PROVIDED TEXT.
^^^^^^^^

Preserves

How to Slice Citrus Fruit for Marmalade

Meyer Lemon Marmalade || Hitchhiking to HeavenIn recent months, I’ve logged an astonishing number of hours making marmalade. Many kinds of marmalade. I’ve learned that lots of recipes tell you to cut the peel into thin slices, but leave you alone to figure out the particulars. Other recipes require arguably unnecessary work to separate peel from pulp. We need some help here.

My favorite style of fruit slicing allows you to quickly cut out the pithy center and seeds (setting either aside if needed), while yielding slender, uniform slices of rind. I learned it from One Green Generation and made a couple of modifications to get the kind of slices I like best — thick enough to withstand processing and give you a good bite, but thin and even enough to pass for elegant. I’ve used this on lemons, oranges, limes. It will also work for grapefruit, but I don’t necessarily recommend that because grapefruits usually need to be blanched and softened before they’re sliced. Let your recipe be your guide.

Here we go:

1. Chill out! Wash or wipe your citrus clean, then put it in the fridge until it’s nice and cold. Cold citrus slices much finer — and much more easily — than warm.

2. Sharpen up your favorite knife. Of course you know most accidents happen with dull knives, and you’re going to get pretty close to your thumbs here. I assume you want to keep them.

3. Slice the fruit along the stem, like so . . .

4. Notch the fruit to remove the pith from the center, as shown.

5. This is my favorite part. If the fruit has seeds, run your thumb along the inside of the notch to remove them. Do this over a bowl, and you can save the juice. (Some recipes call for saving the seeds, too, so you have that option.)

^^^^^^^^

Recorded data:
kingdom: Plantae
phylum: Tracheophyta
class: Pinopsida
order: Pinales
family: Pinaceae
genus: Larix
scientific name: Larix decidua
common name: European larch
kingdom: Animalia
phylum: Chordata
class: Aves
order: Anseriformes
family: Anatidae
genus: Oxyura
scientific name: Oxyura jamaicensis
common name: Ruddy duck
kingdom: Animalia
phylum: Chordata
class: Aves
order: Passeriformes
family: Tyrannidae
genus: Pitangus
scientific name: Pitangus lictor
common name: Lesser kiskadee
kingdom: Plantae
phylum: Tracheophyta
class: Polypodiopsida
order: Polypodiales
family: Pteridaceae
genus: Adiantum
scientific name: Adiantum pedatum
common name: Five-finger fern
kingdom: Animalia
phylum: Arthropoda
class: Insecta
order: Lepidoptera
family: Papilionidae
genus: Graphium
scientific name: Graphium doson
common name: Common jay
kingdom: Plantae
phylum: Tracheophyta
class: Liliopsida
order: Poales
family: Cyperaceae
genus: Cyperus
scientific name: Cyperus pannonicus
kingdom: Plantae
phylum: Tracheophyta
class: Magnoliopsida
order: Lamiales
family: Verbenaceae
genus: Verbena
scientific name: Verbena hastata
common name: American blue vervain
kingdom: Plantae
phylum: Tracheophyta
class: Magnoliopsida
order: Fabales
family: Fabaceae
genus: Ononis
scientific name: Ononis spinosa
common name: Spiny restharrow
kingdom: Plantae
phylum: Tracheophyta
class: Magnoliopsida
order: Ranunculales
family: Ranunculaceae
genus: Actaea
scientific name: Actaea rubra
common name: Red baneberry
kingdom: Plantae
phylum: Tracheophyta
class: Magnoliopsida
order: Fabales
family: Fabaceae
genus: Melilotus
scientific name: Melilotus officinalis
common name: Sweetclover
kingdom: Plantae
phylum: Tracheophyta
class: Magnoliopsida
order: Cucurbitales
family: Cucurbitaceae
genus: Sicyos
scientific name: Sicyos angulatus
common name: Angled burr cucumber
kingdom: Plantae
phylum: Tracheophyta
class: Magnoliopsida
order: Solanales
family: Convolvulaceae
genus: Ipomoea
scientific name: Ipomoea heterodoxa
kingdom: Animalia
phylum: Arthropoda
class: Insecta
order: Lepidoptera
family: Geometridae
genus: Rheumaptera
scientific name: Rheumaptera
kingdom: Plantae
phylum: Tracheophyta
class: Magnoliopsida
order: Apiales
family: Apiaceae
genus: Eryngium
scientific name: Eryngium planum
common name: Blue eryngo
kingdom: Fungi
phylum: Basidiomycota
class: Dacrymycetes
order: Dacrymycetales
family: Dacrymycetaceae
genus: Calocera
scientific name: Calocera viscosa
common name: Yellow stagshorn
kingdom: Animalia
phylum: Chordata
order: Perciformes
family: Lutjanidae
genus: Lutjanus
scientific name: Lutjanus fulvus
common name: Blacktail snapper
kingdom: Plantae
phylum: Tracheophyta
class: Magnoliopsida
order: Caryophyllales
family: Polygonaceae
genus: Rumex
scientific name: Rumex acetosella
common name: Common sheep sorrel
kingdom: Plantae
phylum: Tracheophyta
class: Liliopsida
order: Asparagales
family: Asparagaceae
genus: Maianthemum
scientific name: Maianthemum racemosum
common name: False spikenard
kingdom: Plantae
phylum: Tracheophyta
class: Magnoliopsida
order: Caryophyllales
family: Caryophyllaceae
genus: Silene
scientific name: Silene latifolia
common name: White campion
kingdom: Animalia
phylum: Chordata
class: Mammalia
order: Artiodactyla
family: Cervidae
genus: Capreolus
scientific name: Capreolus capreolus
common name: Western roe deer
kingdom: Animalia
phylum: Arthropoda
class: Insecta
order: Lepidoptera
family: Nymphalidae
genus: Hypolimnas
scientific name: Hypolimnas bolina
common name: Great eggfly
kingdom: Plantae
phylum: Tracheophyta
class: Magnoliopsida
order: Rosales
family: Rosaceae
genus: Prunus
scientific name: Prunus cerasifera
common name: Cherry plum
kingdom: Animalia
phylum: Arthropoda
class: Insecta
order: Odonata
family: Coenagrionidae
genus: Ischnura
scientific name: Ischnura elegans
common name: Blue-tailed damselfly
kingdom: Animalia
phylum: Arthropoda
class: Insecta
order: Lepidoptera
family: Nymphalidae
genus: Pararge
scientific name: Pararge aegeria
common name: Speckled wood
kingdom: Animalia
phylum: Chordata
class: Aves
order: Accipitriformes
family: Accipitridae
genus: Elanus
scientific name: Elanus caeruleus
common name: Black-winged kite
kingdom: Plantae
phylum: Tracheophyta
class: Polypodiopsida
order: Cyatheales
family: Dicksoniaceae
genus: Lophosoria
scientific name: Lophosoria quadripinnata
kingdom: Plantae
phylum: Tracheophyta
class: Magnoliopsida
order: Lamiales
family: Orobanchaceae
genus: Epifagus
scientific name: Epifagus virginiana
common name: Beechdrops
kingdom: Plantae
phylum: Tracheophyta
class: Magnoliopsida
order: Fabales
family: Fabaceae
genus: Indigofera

^^^^^^^^

WHAT YOU NEED TO DO.
a: Reproduce the citrus slicing guide from "5. This is my" up to and including "have that option.)".
b: According to the citrus slicing guide, where did the writer learn their favorite style of fruit slicing?
None of these items are needed here.

WORKED ANSWERS.
a:
5. This is my favorite part. If the fruit has seeds, run your thumb along the inside of the notch to remove them. Do this over a bowl, and you can save the juice. (Some recipes call for saving the seeds, too, so you have that option.)

b: From One Green Generation.